From a 4-day work week to immigration control, Green leadership candidates make their final policy pitches
CBC
Candidates for the leadership of the Green Party have been selling their visions for the party's future. On Nov. 19, one of them (or maybe two) will take over.
While some candidates argue leadership contests aren't the right venues for crafting new party policy – something Greens tend to see as the sole purview of members – others have released platform pitches.
With online voting opening today, CBC News spoke with all the candidates to put together this snapshot of what each is offering.
Anna Keenan and Chad Walcott, who are running for co-leadership together, released a platform in November. In a joint interview, the candidates said a Green Party led by them would rise to official party status in the House of Commons and wield the balance of power in the next minority Parliament.
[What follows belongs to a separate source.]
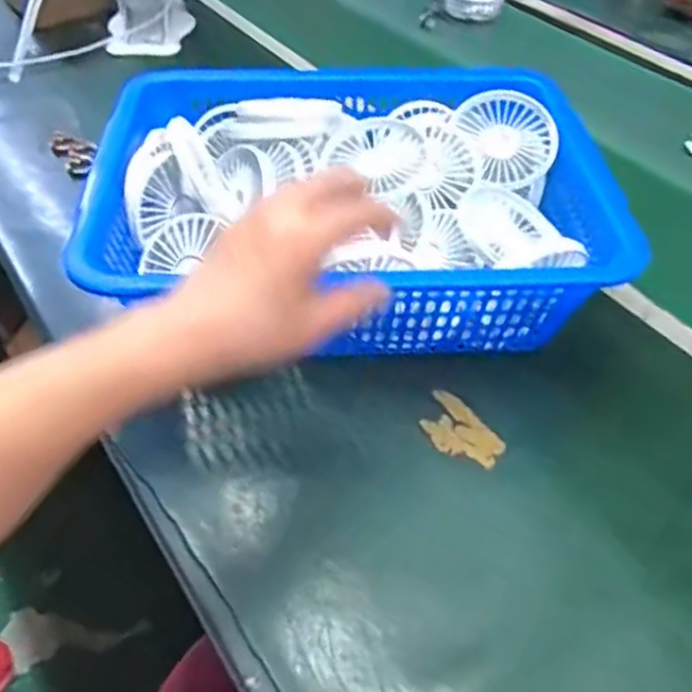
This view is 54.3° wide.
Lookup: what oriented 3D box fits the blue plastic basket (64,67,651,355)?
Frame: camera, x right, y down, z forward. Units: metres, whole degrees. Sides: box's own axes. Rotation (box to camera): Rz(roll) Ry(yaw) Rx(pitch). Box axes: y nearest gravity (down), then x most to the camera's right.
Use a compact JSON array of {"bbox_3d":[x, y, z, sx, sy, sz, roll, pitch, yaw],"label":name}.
[{"bbox_3d":[0.006,-0.105,0.557,0.389,0.119,0.293,2,48,2],"label":"blue plastic basket"}]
Keenan and Walcott said they would only prop up a minority government if it agreed to advance proportional representation – an electoral system which awards a party a share of seats in Parliament based on the total percentage of votes it received.
The two joint candidates are also are proposing a national ban on fossil fuel projects, a national electric inter-city bus service and the right to a four-day work week for federal workers.
"The four-day work week that we're pitching falls under a larger discussion about the need to move toward a well-being economy," Walcott said. "An economy where we're putting people first and their well-being first, rather than kind of endless profit."
Walcott said the right to a five-day work week was won by labour unions in the U.S. and was quickly embraced by countries around the world, including Canada.
Simon Gnocchini-Messier, based in Gatineau, Que., is running solo. He's calling for an expansion of hydroelectric power generation in his province and a limit to immigration to protect sensitive ecosystems.
Gnocchini-Messier said he worries that the country's growing population will become unsustainable at some point, and communities will be forced to clear forests to grow food and accommodate urban sprawl.
"This unbridled growth makes it impossible for our current infrastructure to meet the needs of the population without irreparably damaging the environment," Gnocchini-Messier says on his website. "We need to hit the pause button. We need to slow growth, including population growth."
Individual party members have proposed population policies before in Canada and the party's cousins internationally have pitched the idea as well. But in the last election, the Greens did not formally endorse such a policy. Instead, the party campaigned on bringing in more skilled workers, enhancing family reunification and addressing inequalities in Canada's immigration system
At least one mainstream environmental organization has condemned theories linking overpopulation to environmental degradation, arguing they're rooted in white supremacy and ignore the fact that the real culprits are corporations, not individuals.
"Climate change and nature destruction directly result from the burning of fossil fuels, large-scale deforestation and industrial agriculture," said Salomé Sané, Greenpeace's Canada-based climate campaigner, in a statement to CBC News.